Collected data entries
......

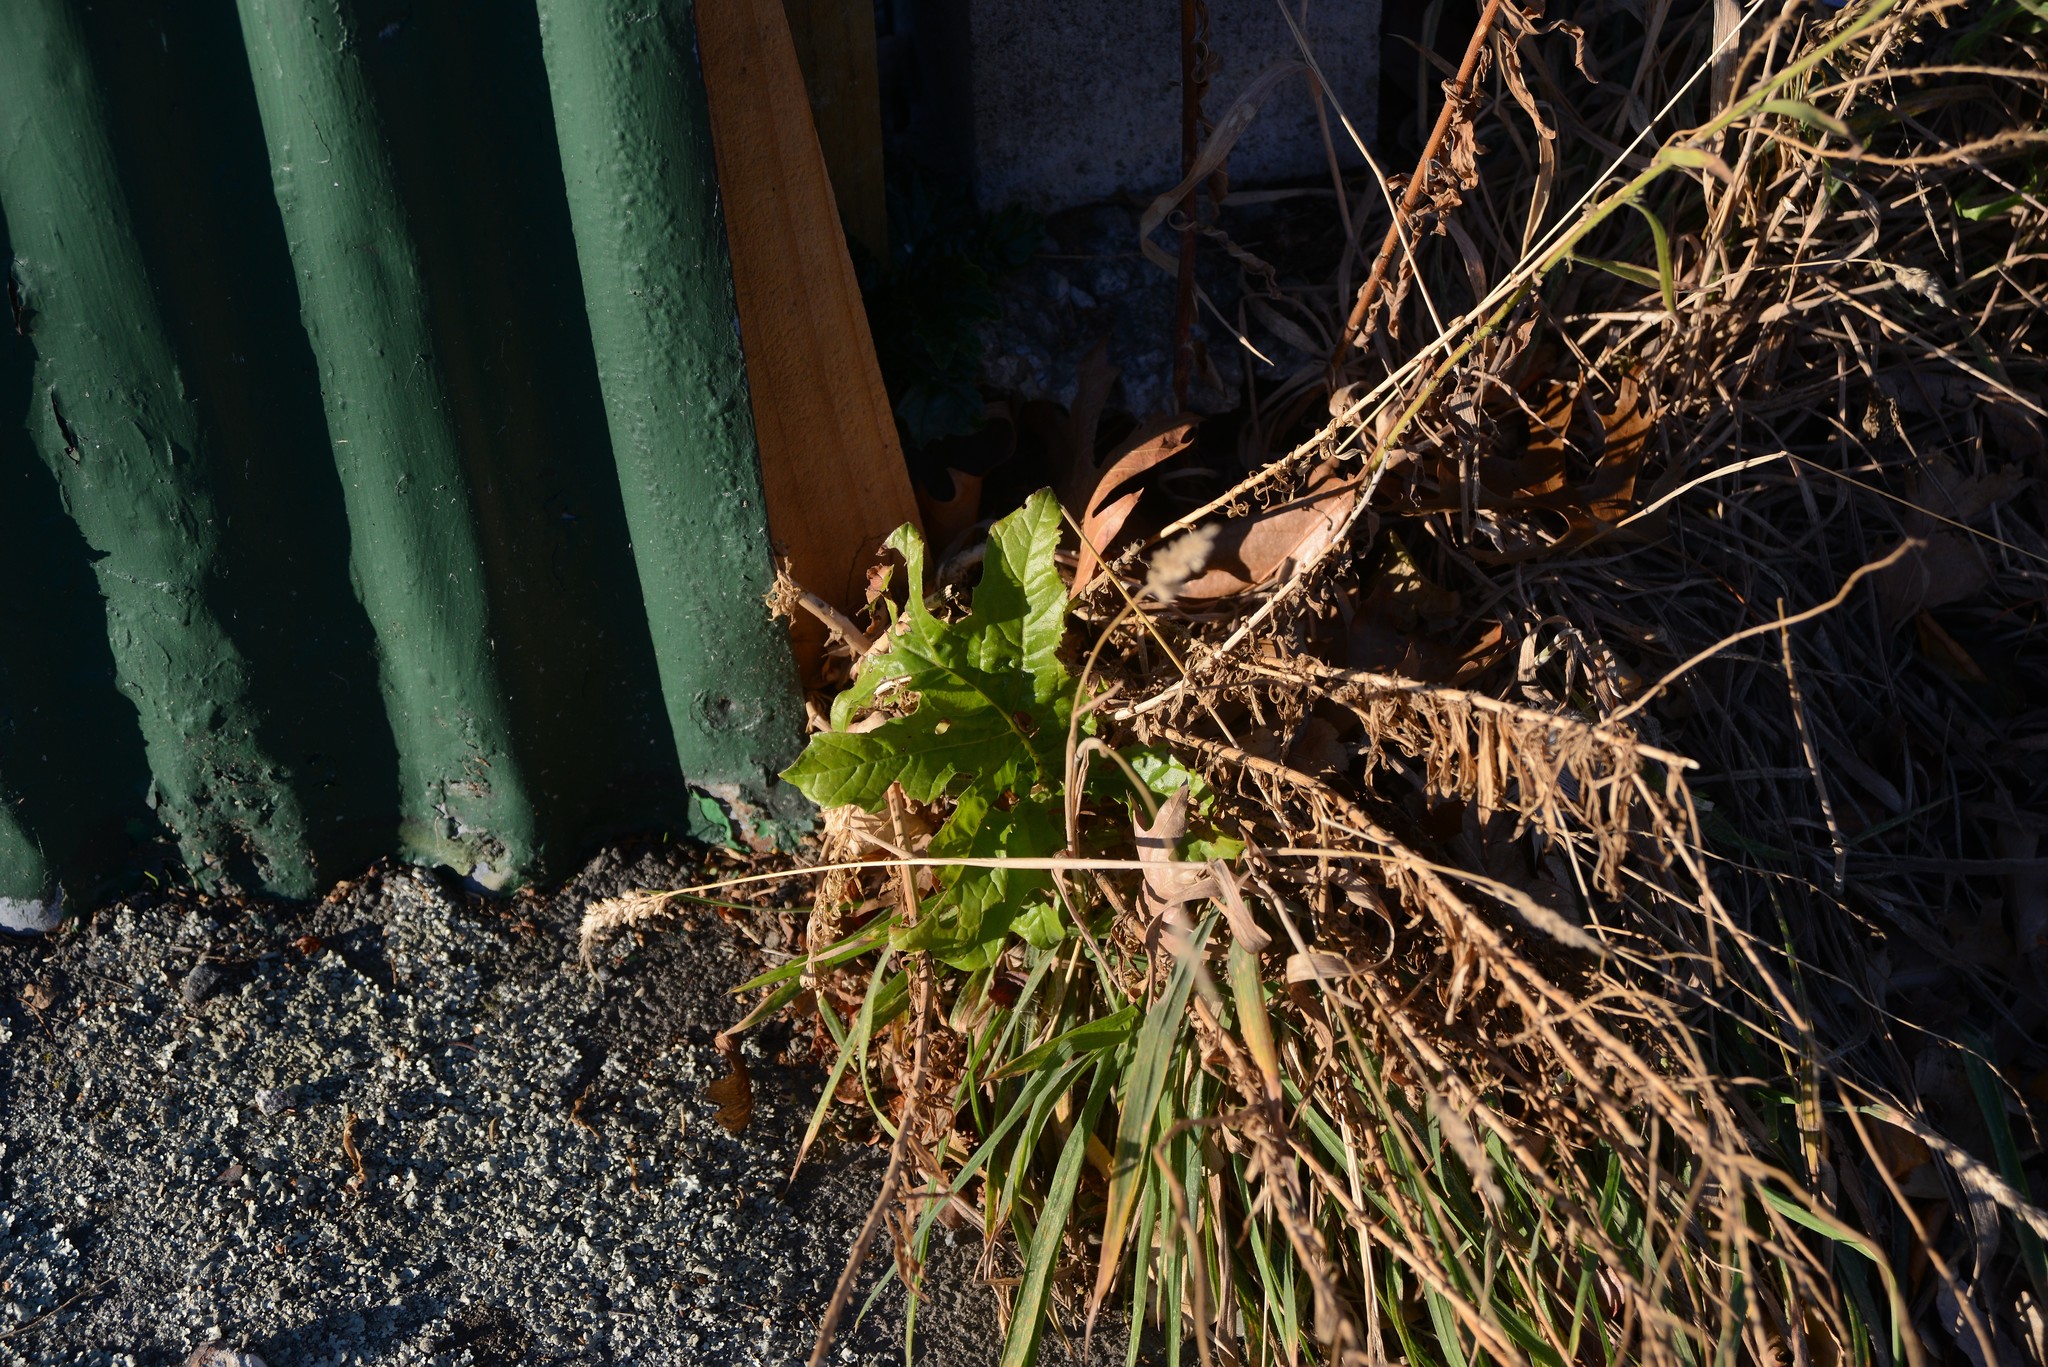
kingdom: Plantae
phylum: Tracheophyta
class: Magnoliopsida
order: Lamiales
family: Acanthaceae
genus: Acanthus
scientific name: Acanthus mollis
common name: Bear's-breech
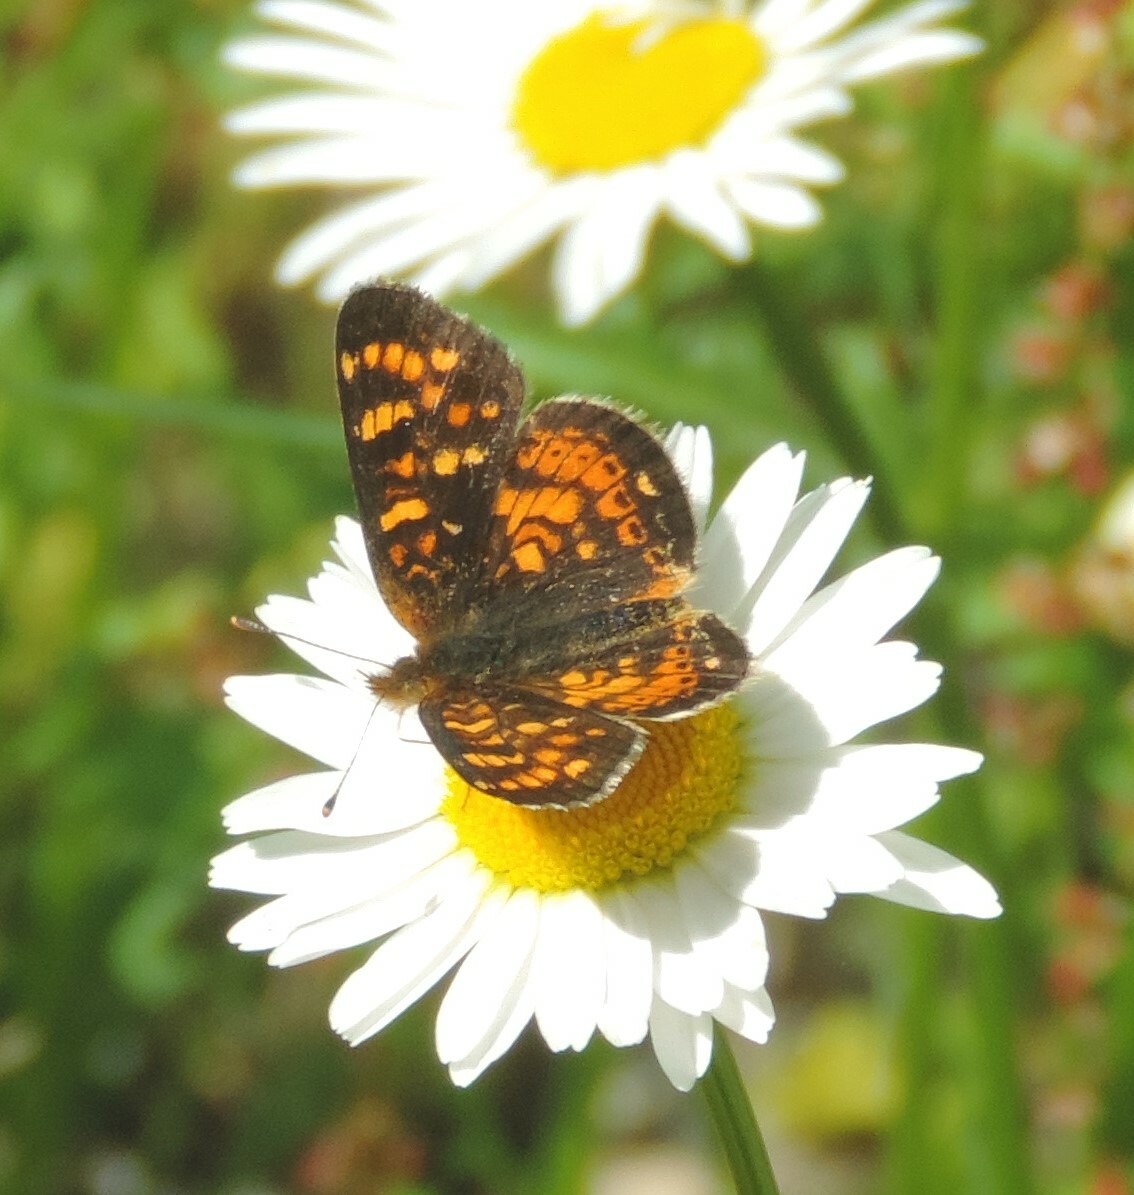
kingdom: Animalia
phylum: Arthropoda
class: Insecta
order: Lepidoptera
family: Nymphalidae
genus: Phyciodes
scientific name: Phyciodes tharos
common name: Pearl crescent
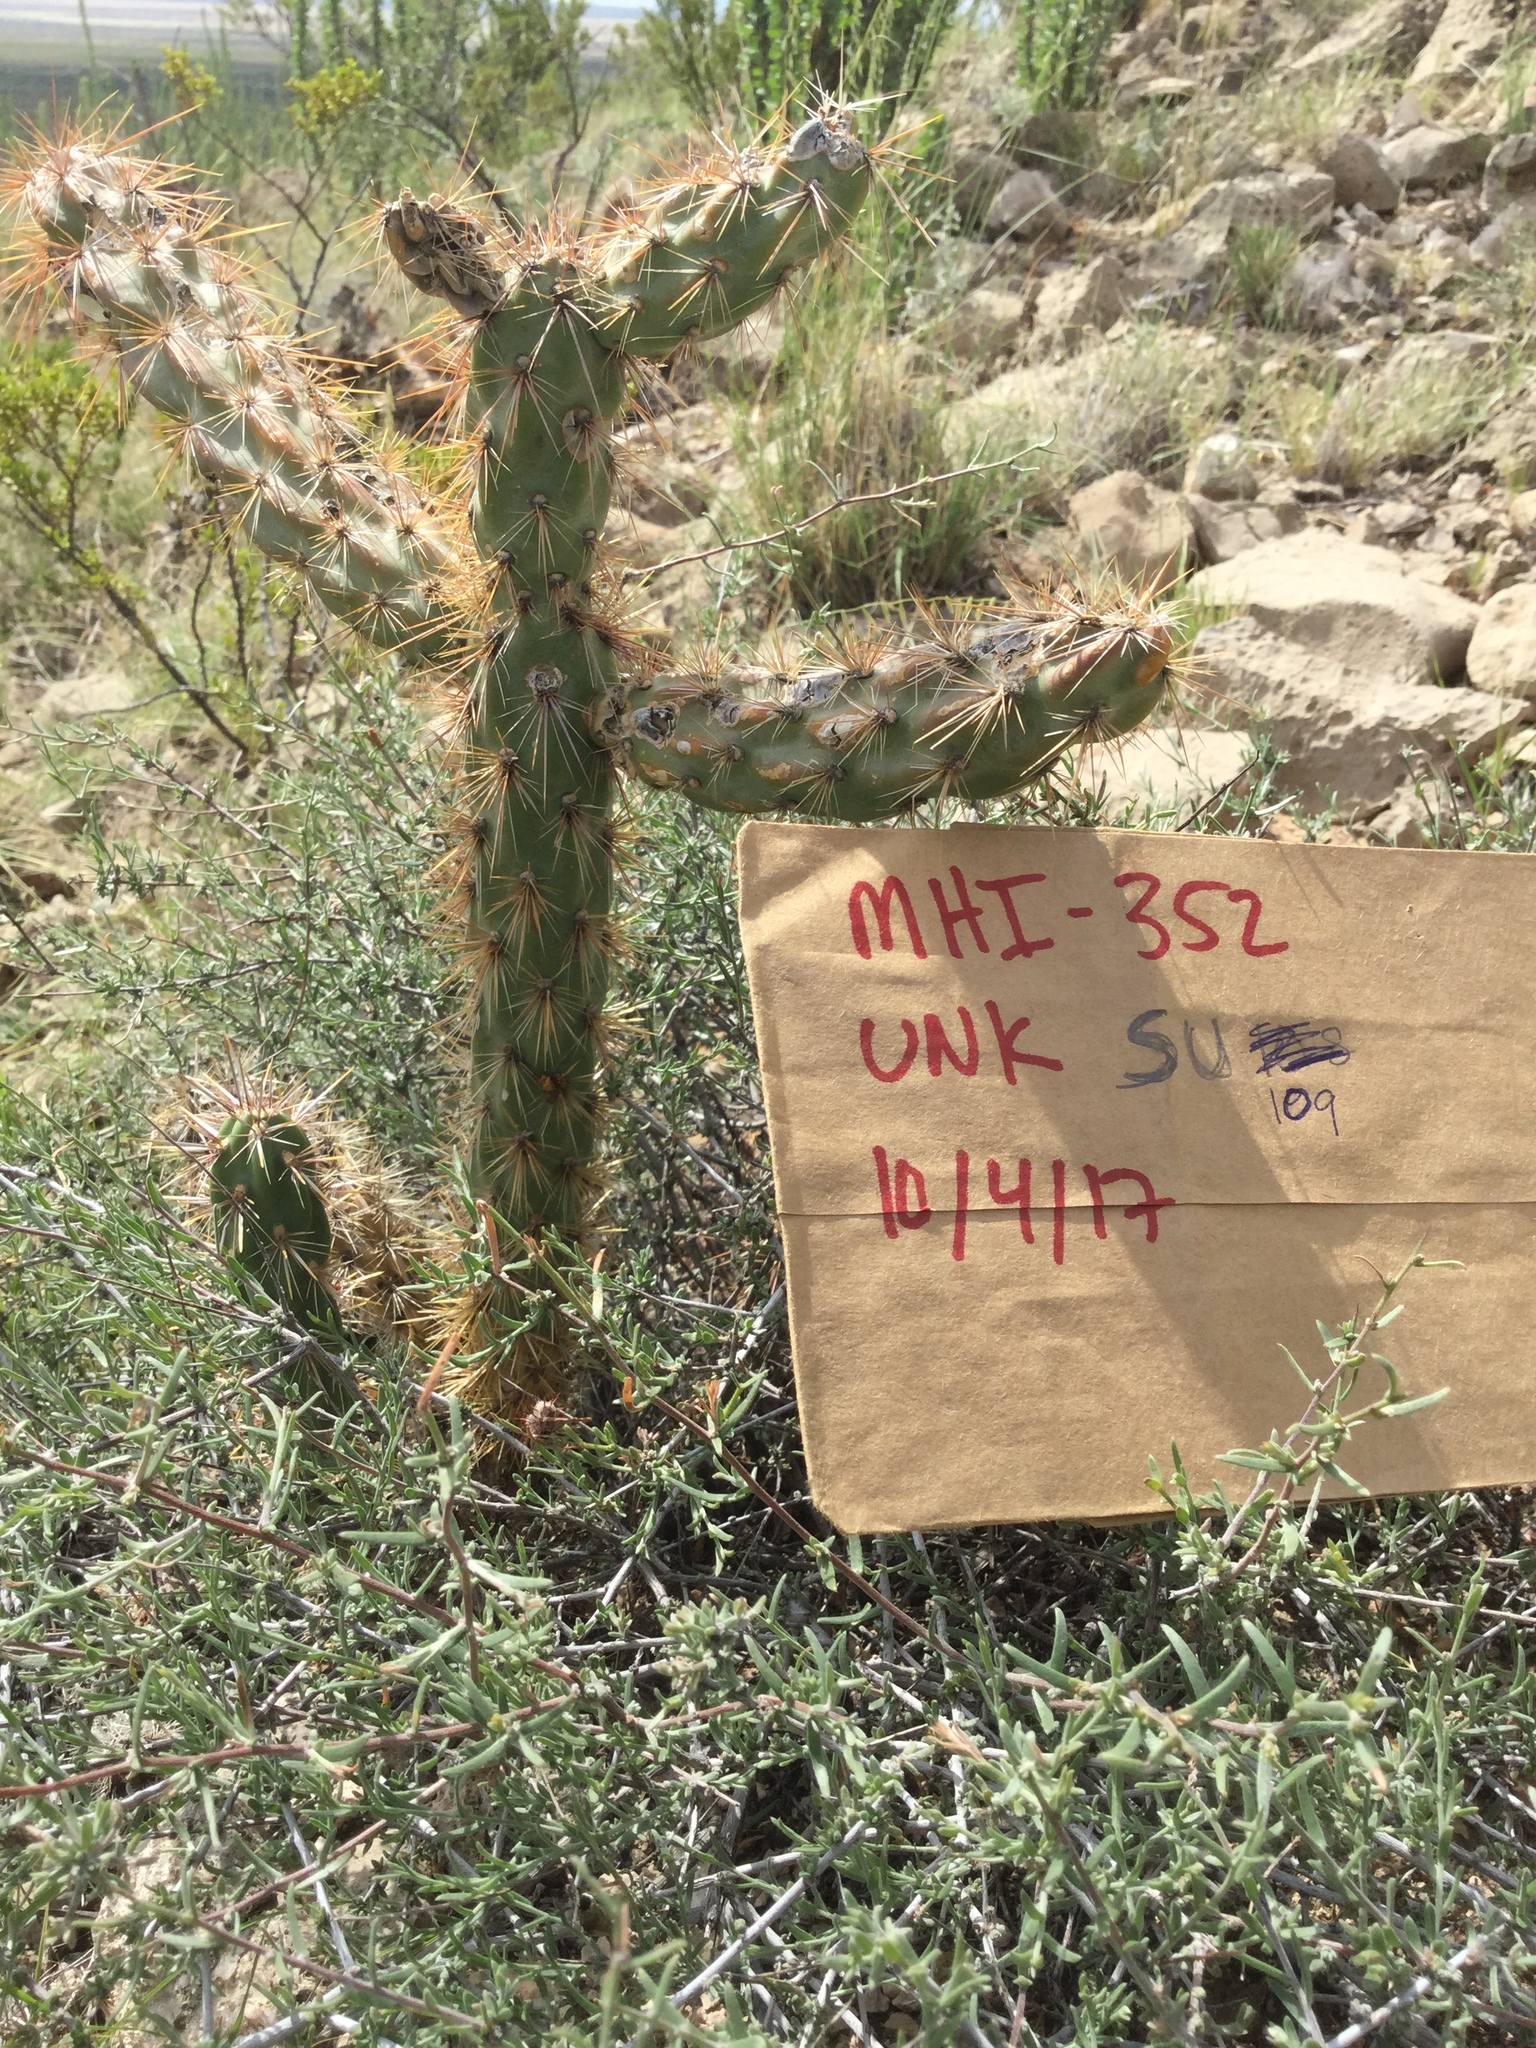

......

What the task asks
Put every line of the listing into a JSON list of strings, one string per line, skipping blank lines. Leave out the pictures.

Exercise answer
[
  "kingdom: Plantae",
  "phylum: Tracheophyta",
  "class: Magnoliopsida",
  "order: Lamiales",
  "family: Acanthaceae",
  "genus: Acanthus",
  "scientific name: Acanthus mollis",
  "common name: Bear's-breech",
  "kingdom: Animalia",
  "phylum: Arthropoda",
  "class: Insecta",
  "order: Lepidoptera",
  "family: Nymphalidae",
  "genus: Phyciodes",
  "scientific name: Phyciodes tharos",
  "common name: Pearl crescent"
]